Controlling energy demand instead of supply could help solve the problems of variability associated with wind power, according to new research. In the case of Portugal, it was estimated that measures to reduce electricity demand could reduce peak consumption by 17.4 per cent in 2020.
The European Commission has set Europe the target of generating 20 per cent of energy from renewable sources1 by 2020. Portugal's target is 31 per cent and to achieve this it has planned to install additional renewable generation, mainly in the form of wind power. It aims to reach 5700 MW of wind-powered generation by 2012 and 8000 MW by 2020.
If this large scale share of wind power is to occur, there must also be measures to compensate for the variability and randomness of supply. For example, wind output varies between summer and winter, but variations also happen on an hourly basis. Much wind generation occurs when energy use is low, during the night, and is not necessarily high during peak load hours when the public is using the most electricity, during daytime working hours and early evening.
Traditionally researchers have looked into solving this problem by focusing on the supply side, such as energy storage options and connecting grids together to compensate for dips in electricity.

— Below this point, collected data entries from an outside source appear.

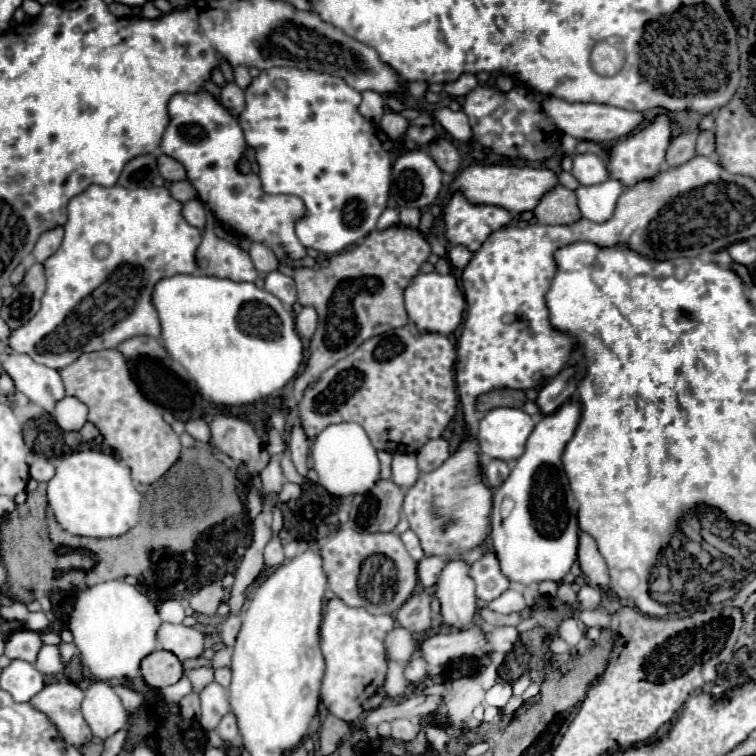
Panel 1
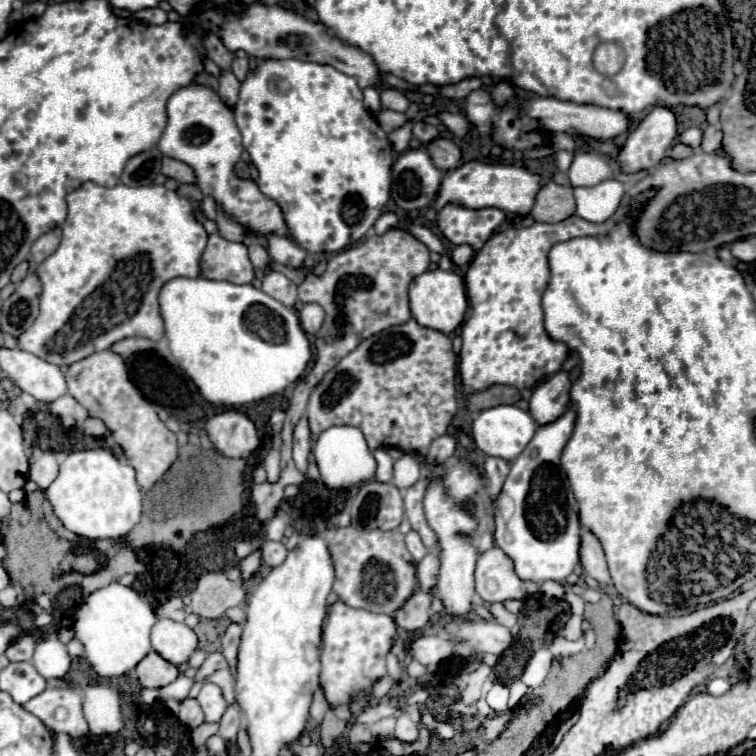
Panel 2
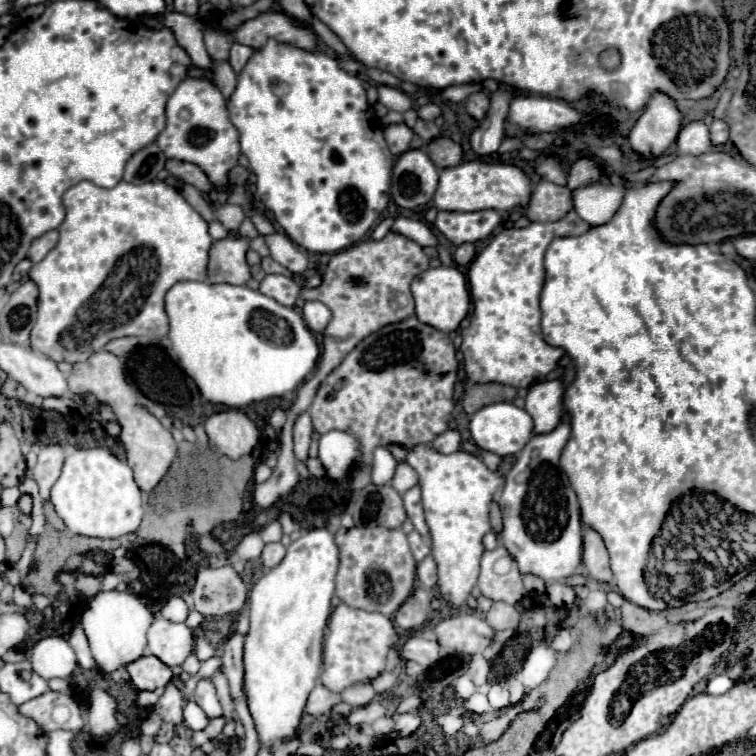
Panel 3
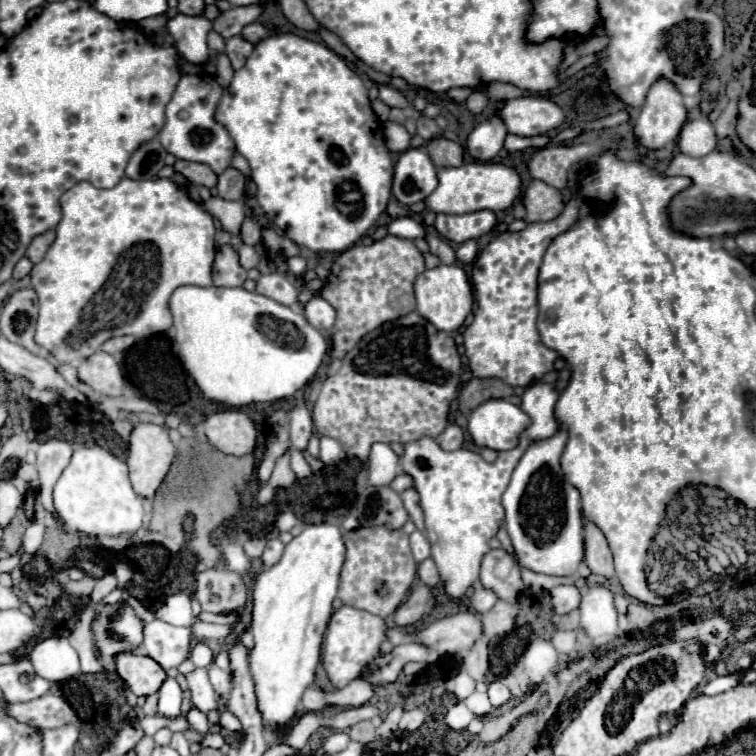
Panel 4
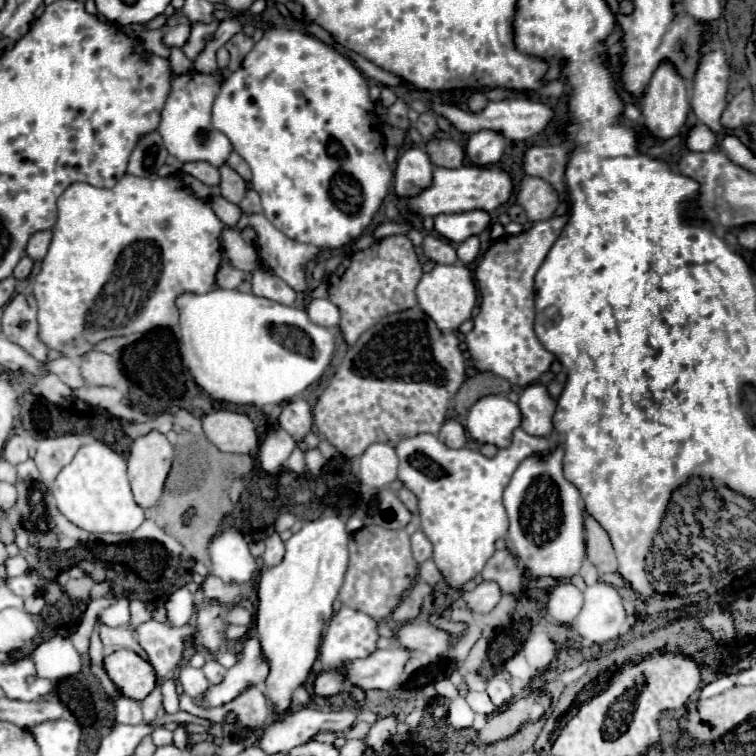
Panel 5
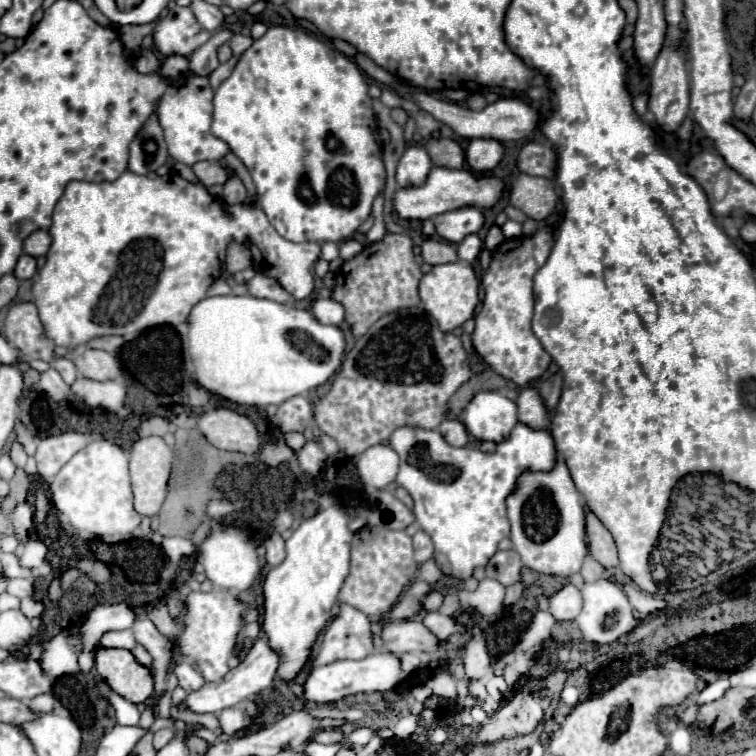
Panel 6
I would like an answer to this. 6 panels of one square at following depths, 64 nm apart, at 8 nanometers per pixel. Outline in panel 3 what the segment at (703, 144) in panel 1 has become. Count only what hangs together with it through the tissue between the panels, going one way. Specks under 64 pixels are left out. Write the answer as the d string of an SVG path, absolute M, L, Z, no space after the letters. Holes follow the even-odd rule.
M714 120L714 122L710 124L710 138L712 138L712 144L716 144L716 146L728 142L728 138L730 138L730 128L728 128L726 120Z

Demand management looks at the other side of the equation and tries to control the use of electricity. This can be either through changes in appliances, such as replacing inefficient fridges or incandescent lamps, or through measures that encourage reductions in electricity use at peak consumption times. For example, technologies that communicate to customers in real time the increasing price of energy at times of peak load, allowing them to manage their energy use and save money.
The study estimated electricity consumption throughout a workday in Portugal in January 2020 under two scenarios: firstly if business continued as usual, with a consumption increase of 3 per cent per year, and secondly, if measures were implemented to reduce demand by 1 per cent per year.
By estimating the impact of the individual demand-side measures, such as replacing fridges and light bulbs, it estimated that efficiency measures could reduce consumption at times of peak load in the day by 13 per cent in 2020. This impact would come at a cost of EUR0.0023 per KWh.
If measures that allow customers to control their usage were also considered, the reduction in peak load consumption was estimated to be 17.4 per cent in 2020.
The results indicated that if peak consumption is reduced by demand management then wind power has a much better chance of supplying the needs of the country. Wind power would then be more likely to contribute significantly to helping reach the targets that Portugal has set for the proportion of electricity produced from renewables.